La
disillusione è perfida. Sa avvicinarsi lentamente e avvelenare i sogni. Ogni giorno
ne perdi un pezzo per poi ritrovarti in un pozzo pieno di vuoto.
La si
combatte ogni giorno, con piccole illusioni infantili. La si combatteva ogni
giorno.
Oppure sa
piombare da un giorno all’altro. Tagliare le palpebre con un rasoio sottile.
Ed è come un
palloncino che scoppia.
Altre volte è
come un palloncino che lentamente si sgonfia. Prima eri piena, poi eri un po’

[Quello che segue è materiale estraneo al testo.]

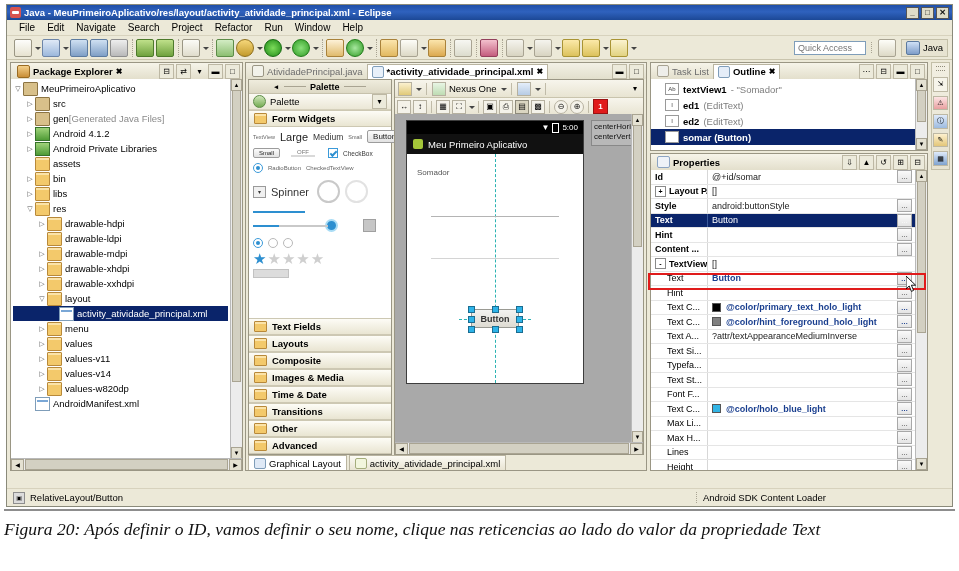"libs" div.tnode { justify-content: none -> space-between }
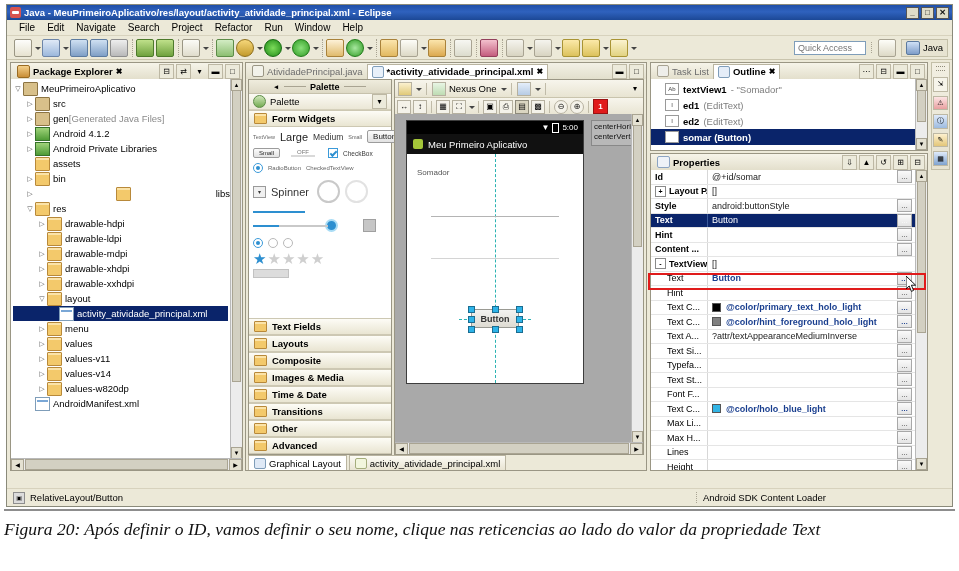"Other" div.pal-cat { order: before "Advanced" -> after "Advanced" }
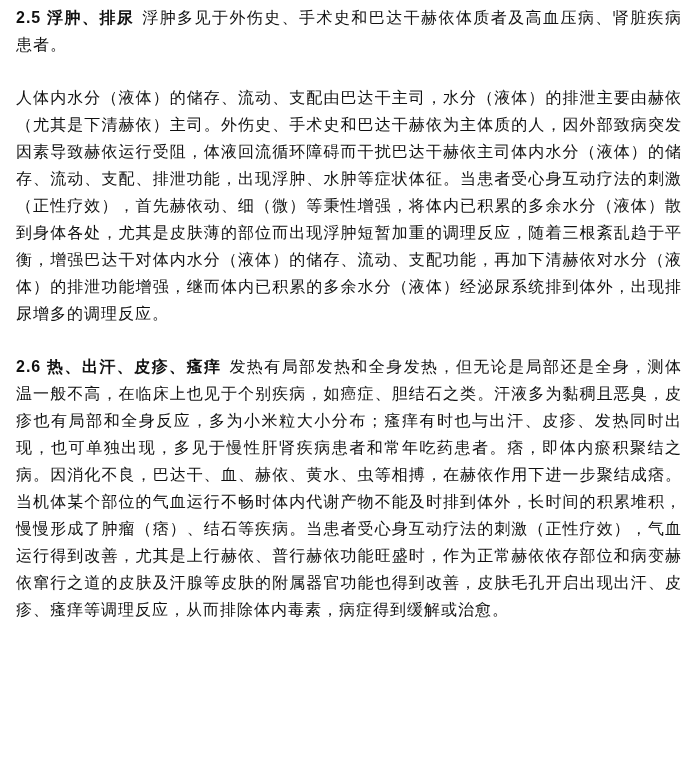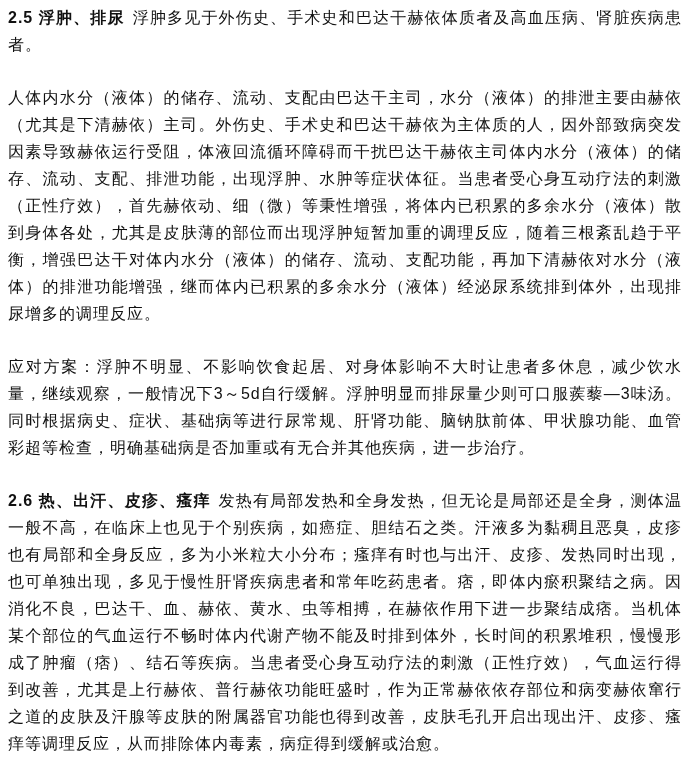"2.5 浮肿、排尿" .page { padding: 4px 8px 0 8px -> 4px 8px 0 16px }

meno piena e un po’ più spaventata. Ma stupida capricornuta del cazzo, ci
credevi fino all’ultimo secondo. Finché un giorno ti sei svegliata con le
ferite sulle palpebre e hai visto il vuoto. Ecco. Ho visto il vuoto. La disillusione
è arrivata da un giorno all’altro. Totale. In effetti è stata un po’ entrambe
le cose… si è insinuata passo dopo passo, indifferenza dopo indifferenza,
compromesso dopo compromesso, magone dopo magone per poi arrivarmi addosso come
una betoniera lenta. Mi sta ancora passando sopra, ci sono sotto solo con le
gambe. Passerà. Mi metterò un pollice in bocca, soffierò forte e mi rigonfierò
come nei cartoni animati. E sarò di nuovo libera di respirare. Toglierò i
pezzettini di vetro con una pinzetta. Dagli occhi, dalle mani, dalla lingua,
dall’ombelico, dalle mutande. Mi disinfetterò e metterò delle tenere bende. Mi curerò
e imparerò ad amarmi anche in versione spezzata. Anche in versione buttata via.
Anche in versione rifiutata. Anche in versione sfigata.